→ **Task description**: In the material below, find each line with the word "lines" and list it.

→ **Data excerpts**:

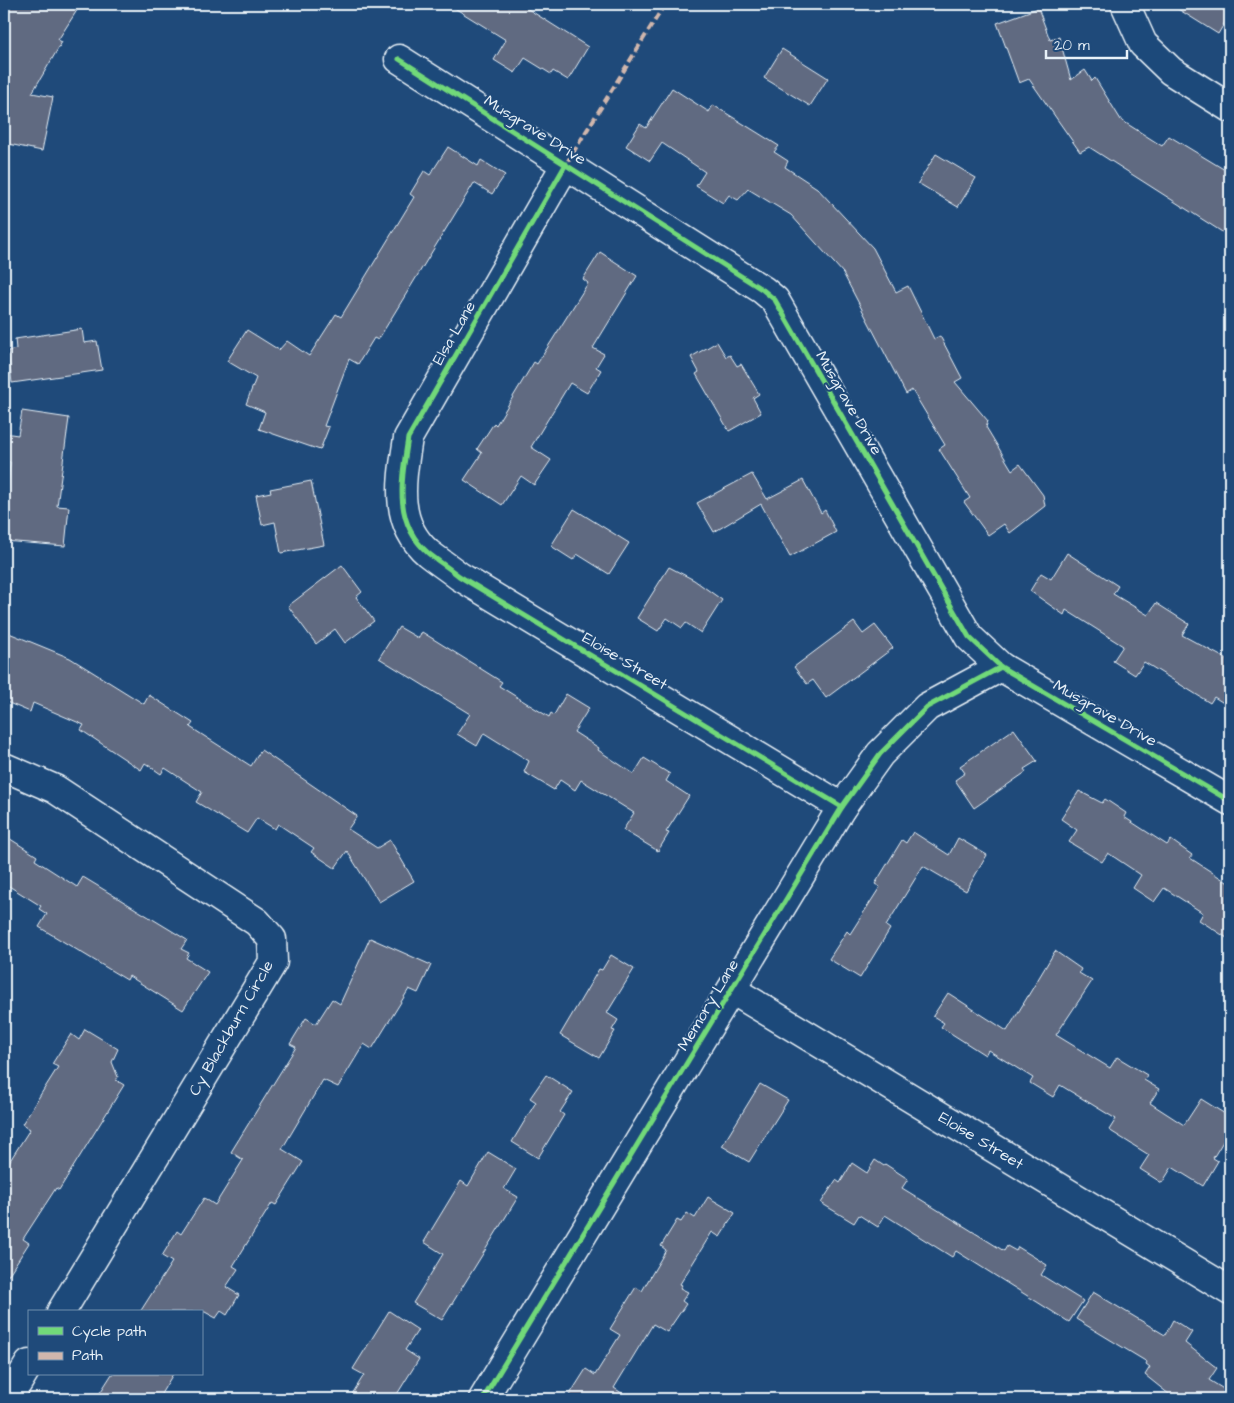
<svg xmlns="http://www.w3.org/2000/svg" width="1234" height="1403" font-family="'Architects Daughter',sans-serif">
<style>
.building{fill:#606a81;stroke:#e8f1f8}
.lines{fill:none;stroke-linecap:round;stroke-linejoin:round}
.minor-casing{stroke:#e8f1f8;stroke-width:31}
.minor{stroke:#1f4a7a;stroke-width:28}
.quiet{stroke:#d1b7ad;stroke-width:4;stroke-dasharray:8 4;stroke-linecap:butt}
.cycleway-casing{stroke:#1f4a7a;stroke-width:8}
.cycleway{stroke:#71d979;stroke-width:5}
.labels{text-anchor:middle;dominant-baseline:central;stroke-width:4.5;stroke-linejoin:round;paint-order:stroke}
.street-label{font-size:16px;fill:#e8f1f8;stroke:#1f4a7a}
</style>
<rect width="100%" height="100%" fill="#1f4a7a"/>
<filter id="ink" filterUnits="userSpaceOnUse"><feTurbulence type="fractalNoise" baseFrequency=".02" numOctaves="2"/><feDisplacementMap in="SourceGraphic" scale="10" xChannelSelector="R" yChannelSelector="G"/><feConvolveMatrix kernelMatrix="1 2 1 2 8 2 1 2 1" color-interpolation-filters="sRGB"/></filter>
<g filter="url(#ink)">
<g class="building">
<polygon points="10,4 81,4 58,40 62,42 32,93 53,97 42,151 4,143 4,14"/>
<polygon points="448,4 520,4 588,47 568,80 553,71 551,74 525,58 515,73 494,60 506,40"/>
<polygon points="1170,4 1230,4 1230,14 1218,34"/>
<polygon points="1038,8 1050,40 1059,37 1071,80 1085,70 1092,81 1095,78 1121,120 1162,146 1169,136 1230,173 1230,237 1089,147 1080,152 1029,79 1019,83 997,23"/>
<polygon points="782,49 828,78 810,106 764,78"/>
<polygon points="672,88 709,112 713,105 779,146 774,152 788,161 785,167 817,188 873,248 896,292 908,286 934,339 940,336 962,378 955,382 988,421 986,427 1012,470 1020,464 1043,495 1045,506 1010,533 1004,524 988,535 964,502 970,498 939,449 945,445 912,390 906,394 843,273 791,215 748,189 738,200 729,195 723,203 696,186 705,172 662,143 650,161 626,146 640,124 646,128"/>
<polygon points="448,147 478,166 481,160 505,175 492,194 474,183 378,340 374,338 358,364 349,359 324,426 329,427 320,450 259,429 265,412 246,404 256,378 227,361 247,330 279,350 287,341 309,356 336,314 341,317 414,197 410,194 424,171 430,175"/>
<polygon points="936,154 976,178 958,207 918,183"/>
<polygon points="600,252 637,276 593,348 604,354 596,367 601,370 587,393 570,383 531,447 551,460 534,485 521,476 502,505 464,480 482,453 477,449 494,423 496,425 534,362 537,364 553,339 588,283 583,279"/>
<polygon points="82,329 84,343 97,341 102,370 12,383 8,351 16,349 15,339"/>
<polygon points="717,342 726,357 730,355 737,366 741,364 759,394 753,398 761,413 729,431 696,374 699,372 691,357"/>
<polygon points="22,411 69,418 57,506 69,507 65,546 4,541 10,462 4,461 4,433 18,435"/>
<polygon points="752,474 767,499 803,480 821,513 825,510 836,532 790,557 761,504 714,532 697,503"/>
<polygon points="311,481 324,545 281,553 275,522 262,525 256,495 271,492 270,489"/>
<polygon points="574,509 629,543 609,574 577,554 573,560 551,546"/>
<polygon points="1067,553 1118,586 1113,594 1148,615 1156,603 1189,624 1182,635 1230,661 1230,707 1214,697 1210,703 1144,662 1135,675 1113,661 1123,646 1066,610 1064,615 1030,591 1041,573 1051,579"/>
<polygon points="342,565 362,592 356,597 374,621 345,643 335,629 316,644 288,606"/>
<polygon points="669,567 694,580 722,600 701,633 686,623 682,628 667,618 658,631 637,618"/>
<polygon points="854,622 863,634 875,625 893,648 826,698 813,680 807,684 794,667"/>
<polygon points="399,627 418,638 422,632 502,682 499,686 549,717 551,713 554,715 566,694 589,708 574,732 599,748 598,750 634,774 644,758 670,774 666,781 689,796 666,832 669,833 658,851 623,830 634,813 581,780 575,790 560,780 554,790 524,772 529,761 484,733 477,746 457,734 470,714 379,658"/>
<polygon points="4,631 70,658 144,704 149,695 193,723 190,727 251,766 261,750 357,816 348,829 377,848 390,840 414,881 379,902 347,851 335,868 311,852 314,848 278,824 275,829 257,818 247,833 196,802 202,792 165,768 161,774 145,763 141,770 81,730 84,725 33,703 30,712 4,701"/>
<polygon points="1014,729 1037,761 1024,769 1026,772 974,808 955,780 965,773 960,766"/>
<polygon points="1079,791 1102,803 1105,799 1126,813 1124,817 1167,845 1171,840 1192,855 1190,858 1230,884 1230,940 1199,920 1203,913 1164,888 1154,902 1133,888 1141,875 1108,853 1102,862 1069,842 1077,830 1061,819"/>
<polygon points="913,832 949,855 958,838 987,855 966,891 923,866 886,926 890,929 860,978 829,959 847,931 850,934 880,887 875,884 902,840 906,843"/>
<polygon points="4,835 37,856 35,860 77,887 83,877 187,940 181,949 189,953 186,958 208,972 183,1010 129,976 127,980 39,927 47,914 39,909 41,906 4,883"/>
<polygon points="370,938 431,965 418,993 409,989 372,1049 364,1044 338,1087 323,1080 282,1149 303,1162 276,1205 272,1203 233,1266 238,1269 226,1287 239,1295 227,1315 221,1311 216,1318 205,1312 140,1312 172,1262 162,1256 177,1231 181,1234 204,1198 215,1205 243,1160 231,1152 296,1047 290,1044 306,1018 316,1024 332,999 340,1004"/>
<polygon points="1055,951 1081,969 1079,973 1092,981 1056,1035 1110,1068 1117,1057 1147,1075 1144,1080 1159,1089 1150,1103 1184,1125 1201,1099 1230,1117 1230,1130 1213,1158 1218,1161 1203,1186 1172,1167 1162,1183 1140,1169 1149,1155 1109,1130 1116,1119 1060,1085 1053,1097 1030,1083 1033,1078 988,1050 985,1055 941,1027 944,1023 933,1016 948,993 1007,1031"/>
<polygon points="611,955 634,969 607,1013 618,1020 612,1030 615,1031 599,1058 560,1035 599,969 602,970"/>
<polygon points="85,1029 118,1049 112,1062 118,1077 116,1080 124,1085 59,1190 56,1188 23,1239 29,1243 4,1282 4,1170 30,1129 22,1124 58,1067 52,1064 71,1034 79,1040"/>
<polygon points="546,1075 573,1092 560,1112 564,1115 538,1158 512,1142 536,1102 530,1098"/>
<polygon points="760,1084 788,1100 749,1162 722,1146"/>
<polygon points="488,1152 516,1169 504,1189 518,1197 442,1320 413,1303 443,1254 424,1242 461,1181 468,1186"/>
<polygon points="875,1160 884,1166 885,1164 908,1179 902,1188 967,1228 1004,1251 1007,1246 1016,1251 1018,1247 1047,1265 1041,1275 1083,1301 1069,1322 956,1251 952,1257 885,1215 878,1227 859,1215 854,1223 821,1203 836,1180 840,1183 852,1163 867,1173"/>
<polygon points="708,1197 735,1213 720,1237 712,1232 680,1284 682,1285 680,1288 688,1292 682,1301 686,1304 667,1332 653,1324 614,1388 631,1399 567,1399 586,1369 595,1375 620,1335 610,1329 636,1287 642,1291 666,1250 661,1246 677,1220 681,1222 687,1213 695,1218"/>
<polygon points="1093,1292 1165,1335 1173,1320 1192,1332 1185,1343 1217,1368 1209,1380 1230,1393 1230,1399 1175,1399 1145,1375 1150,1367 1146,1364 1147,1362 1076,1319"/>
<polygon points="389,1311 418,1330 405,1350 419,1359 394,1399 349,1399 364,1375 353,1369"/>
<polygon points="112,1374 173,1374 158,1399 96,1399"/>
</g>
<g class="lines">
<g class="minor-casing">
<g id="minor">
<polyline points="1125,4 1143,44 1171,71 1230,108"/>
<polyline points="399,59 763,290 775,300 969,637 1001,667 1230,801"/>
<path d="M566,164l-158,274c-6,40 -16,84 20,115 10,8 21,15 31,23l383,231"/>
<polyline points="4,767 55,789 257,922 272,939 273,962 61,1312"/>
<path id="s1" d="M732,990l498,301"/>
<polyline points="8,1399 29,1364"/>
<polyline points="483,1399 842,807 880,754 927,707 1001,667"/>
</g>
</g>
<use href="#minor" class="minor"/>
<polyline class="quiet" points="566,164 665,4"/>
<g class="cycleway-casing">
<g id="cycleway">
<polyline points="399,59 763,290 775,300 969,637 1001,667 1230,801"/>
<path d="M566,164l-158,274c-6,40 -16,84 20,115 10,8 21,15 31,23l383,231"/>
<polyline points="483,1399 842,807 880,754 927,707 1001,667"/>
</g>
</g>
<use href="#cycleway" class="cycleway"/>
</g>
</g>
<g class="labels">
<g class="street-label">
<text transform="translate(535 130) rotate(32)">Musgrave Drive</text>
<text transform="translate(454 333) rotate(-60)">Elsa Lane</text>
<text transform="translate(849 403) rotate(60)">Musgrave Drive</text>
<text transform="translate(625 661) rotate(31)">Eloise Street</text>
<text transform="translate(1105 713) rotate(30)">Musgrave Drive</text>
<text transform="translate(708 1005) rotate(-59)">Memory Lane</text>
<text transform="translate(231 1028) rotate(-60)">Cy Blackburn Circle</text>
<text stroke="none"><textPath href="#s1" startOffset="291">Eloise Street</textPath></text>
</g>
</g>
<rect width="1234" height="1403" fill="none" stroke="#1f4a7a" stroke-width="20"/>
<rect x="10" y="10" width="1214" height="1383" fill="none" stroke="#e8f1f8" stroke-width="2" filter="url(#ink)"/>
<rect x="28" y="1310" width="175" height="65" fill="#1f4a7a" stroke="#6f8dac"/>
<rect x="38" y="1327" width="25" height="8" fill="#71d979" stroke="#6f8dac"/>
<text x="72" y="1336" font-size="15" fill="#e8f1f8">Cycle path</text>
<rect x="38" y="1352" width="25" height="8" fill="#d1b7ad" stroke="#6f8dac"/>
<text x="72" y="1360" font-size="15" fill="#e8f1f8">Path</text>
<path d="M1046 50v8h81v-8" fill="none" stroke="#e8f1f8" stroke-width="2.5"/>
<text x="1054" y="50" font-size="15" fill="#e8f1f8" stroke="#1f4a7a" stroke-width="4" paint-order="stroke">20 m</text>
</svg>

→ **Task output**:
.lines{fill:none;stroke-linecap:round;stroke-linejoin:round}
<g class="lines">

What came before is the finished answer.